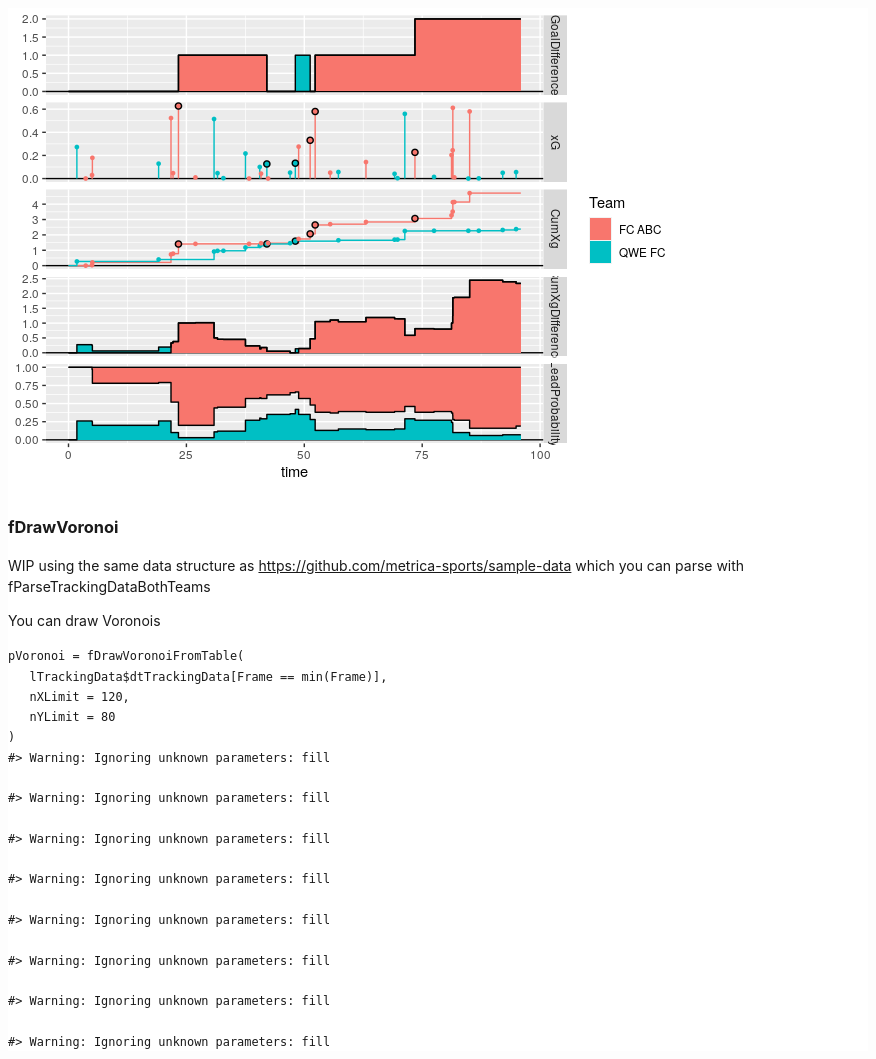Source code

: ![](README_files/figure-markdown_strict/fXgBuildUpComparison-1.png)

### fDrawVoronoi

WIP using the same data structure as
<a href="https://github.com/metrica-sports/sample-data" class="uri">https://github.com/metrica-sports/sample-data</a>
which you can parse with fParseTrackingDataBothTeams

You can draw Voronois

    pVoronoi = fDrawVoronoiFromTable(
       lTrackingData$dtTrackingData[Frame == min(Frame)],
       nXLimit = 120,
       nYLimit = 80
    )
    #> Warning: Ignoring unknown parameters: fill

    #> Warning: Ignoring unknown parameters: fill

    #> Warning: Ignoring unknown parameters: fill

    #> Warning: Ignoring unknown parameters: fill

    #> Warning: Ignoring unknown parameters: fill

    #> Warning: Ignoring unknown parameters: fill

    #> Warning: Ignoring unknown parameters: fill

    #> Warning: Ignoring unknown parameters: fill
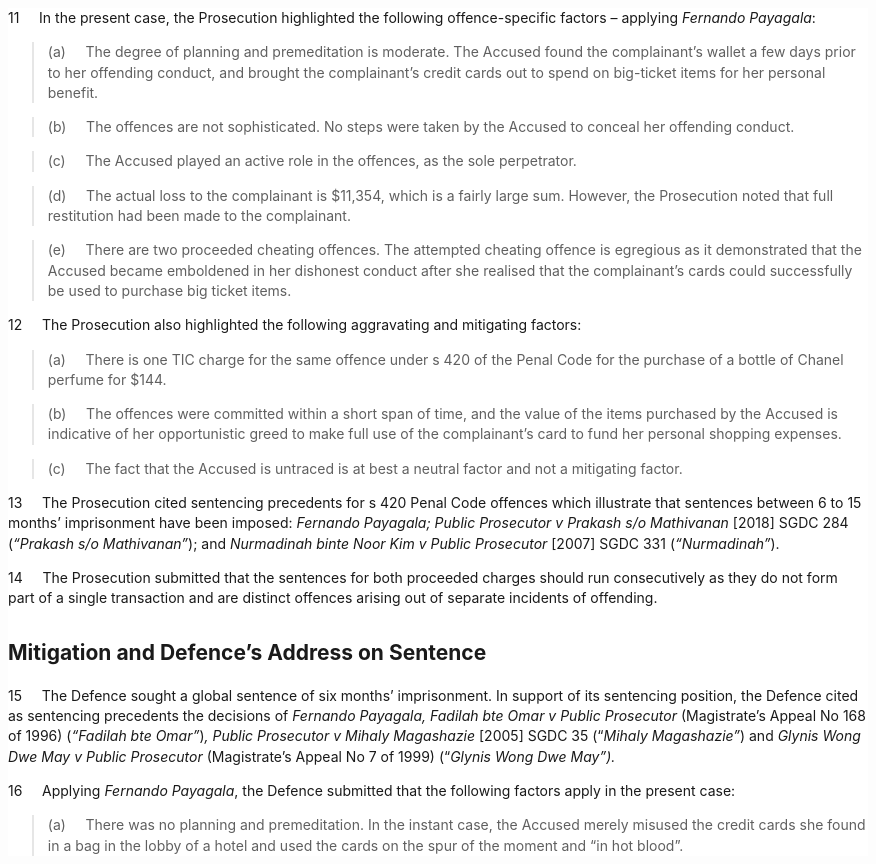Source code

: 11     In the present case, the Prosecution highlighted the following offence-specific factors – applying _Fernando Payagala_:

> (a)     The degree of planning and premeditation is moderate. The Accused found the complainant’s wallet a few days prior to her offending conduct, and brought the complainant’s credit cards out to spend on big-ticket items for her personal benefit.

> (b)     The offences are not sophisticated. No steps were taken by the Accused to conceal her offending conduct.

> (c)     The Accused played an active role in the offences, as the sole perpetrator.

> (d)     The actual loss to the complainant is $11,354, which is a fairly large sum. However, the Prosecution noted that full restitution had been made to the complainant.

> (e)     There are two proceeded cheating offences. The attempted cheating offence is egregious as it demonstrated that the Accused became emboldened in her dishonest conduct after she realised that the complainant’s cards could successfully be used to purchase big ticket items.

12     The Prosecution also highlighted the following aggravating and mitigating factors:

> (a)     There is one TIC charge for the same offence under s 420 of the Penal Code for the purchase of a bottle of Chanel perfume for $144.

> (b)     The offences were committed within a short span of time, and the value of the items purchased by the Accused is indicative of her opportunistic greed to make full use of the complainant’s card to fund her personal shopping expenses.

> (c)     The fact that the Accused is untraced is at best a neutral factor and not a mitigating factor.

13     The Prosecution cited sentencing precedents for s 420 Penal Code offences which illustrate that sentences between 6 to 15 months’ imprisonment have been imposed: _Fernando Payagala; Public Prosecutor v Prakash s/o Mathivanan_ <span class="citation">\[2018\] SGDC 284</span> (_“Prakash s/o Mathivanan”_); and _Nurmadinah binte Noor Kim v Public Prosecutor_ <span class="citation">\[2007\] SGDC 331</span> (_“Nurmadinah”_).

14     The Prosecution submitted that the sentences for both proceeded charges should run consecutively as they do not form part of a single transaction and are distinct offences arising out of separate incidents of offending.

## Mitigation and Defence’s Address on Sentence

15     The Defence sought a global sentence of six months’ imprisonment. In support of its sentencing position, the Defence cited as sentencing precedents the decisions of _Fernando Payagala, Fadilah bte Omar v Public Prosecutor_ (Magistrate’s Appeal No 168 of 1996) (_“Fadilah bte Omar”_)_, Public Prosecutor v Mihaly Magashazie_ <span class="citation">\[2005\] SGDC 35</span> (“_Mihaly Magashazie”_) and _Glynis Wong Dwe May v Public Prosecutor_ (Magistrate’s Appeal No 7 of 1999) (“_Glynis Wong Dwe May”)._

16     Applying _Fernando Payagala_, the Defence submitted that the following factors apply in the present case:

> (a)     There was no planning and premeditation. In the instant case, the Accused merely misused the credit cards she found in a bag in the lobby of a hotel and used the cards on the spur of the moment and “in hot blood”.


[^1]: This is the subject of the TIC charge MAC-904963-2021.
[^2]: It is unclear whether there was restitution or recovery of property in _Glynis Wong Dwe May._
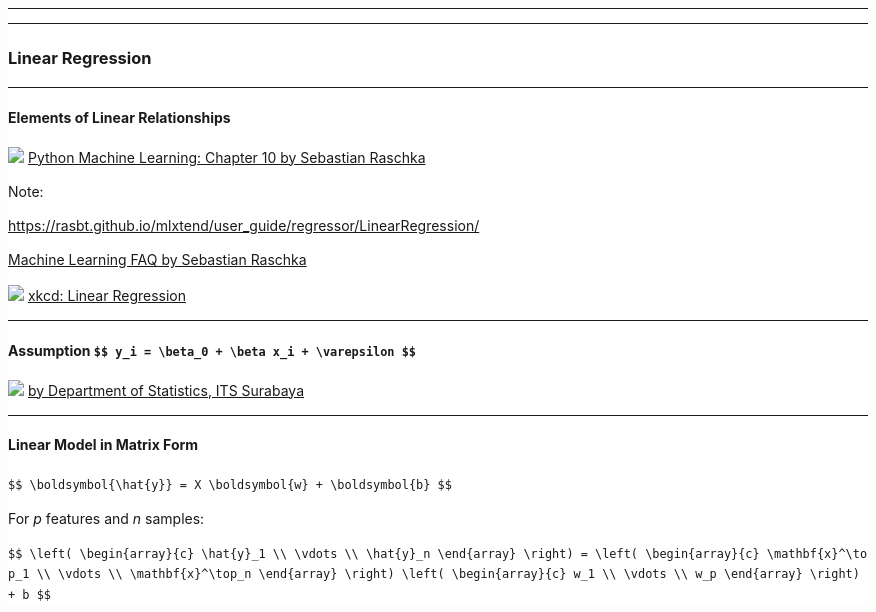***



---

### Linear Regression

***

#### Elements of Linear Relationships

![](https://raw.githubusercontent.com/rasbt/python-machine-learning-book/master/code/ch10/images/10_01.png)   [Python Machine Learning: Chapter 10 by Sebastian Raschka](http://nbviewer.jupyter.org/github/rasbt/python-machine-learning-book/blob/master/code/ch10/ch10.ipynb)  

Note:

https://rasbt.github.io/mlxtend/user_guide/regressor/LinearRegression/

[Machine Learning FAQ by Sebastian Raschka](https://sebastianraschka.com/faq/docs/closed-form-vs-gd.html)

![](https://imgs.xkcd.com/comics/linear_regression.png) [xkcd: Linear Regression](https://xkcd.com/1725/)  

***

#### Assumption `$$ y_i = \beta_0 + \beta x_i + \varepsilon $$` 

![](https://image.slidesharecdn.com/simplelinearregressionpelatihan-090829234643-phpapp02/95/simple-linier-regression-9-728.jpg?cb=1251589640)    [ by Department of Statistics, ITS Surabaya](https://www.slideshare.net/dessybudiyanti/simple-linier-regression)  

***

#### Linear Model in Matrix Form

`$$ \boldsymbol{\hat{y}} = X \boldsymbol{w} + \boldsymbol{b} $$`

For $p$ features and $n$ samples: 

`$$ \left(
  \begin{array}{c}
    \hat{y}_1 \\
    \vdots \\
    \hat{y}_n
  \end{array}
\right)
= \left(
  \begin{array}{c}
    \mathbf{x}^\top_1 \\
    \vdots \\
    \mathbf{x}^\top_n
  \end{array}
\right) \left(
  \begin{array}{c}
    w_1 \\
    \vdots \\
    w_p
  \end{array}
\right) + b $$` <!-- .element: class="" style="font-size: smaller" -->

#### [Task objective]
Return every line of the records that contains the string "rasbt", matching case exactly.

#### [Task result]
![](https://raw.githubusercontent.com/rasbt/python-machine-learning-book/master/code/ch10/images/10_01.png)   [Python Machine Learning: Chapter 10 by Sebastian Raschka](http://nbviewer.jupyter.org/github/rasbt/python-machine-learning-book/blob/master/code/ch10/ch10.ipynb)  
https://rasbt.github.io/mlxtend/user_guide/regressor/LinearRegression/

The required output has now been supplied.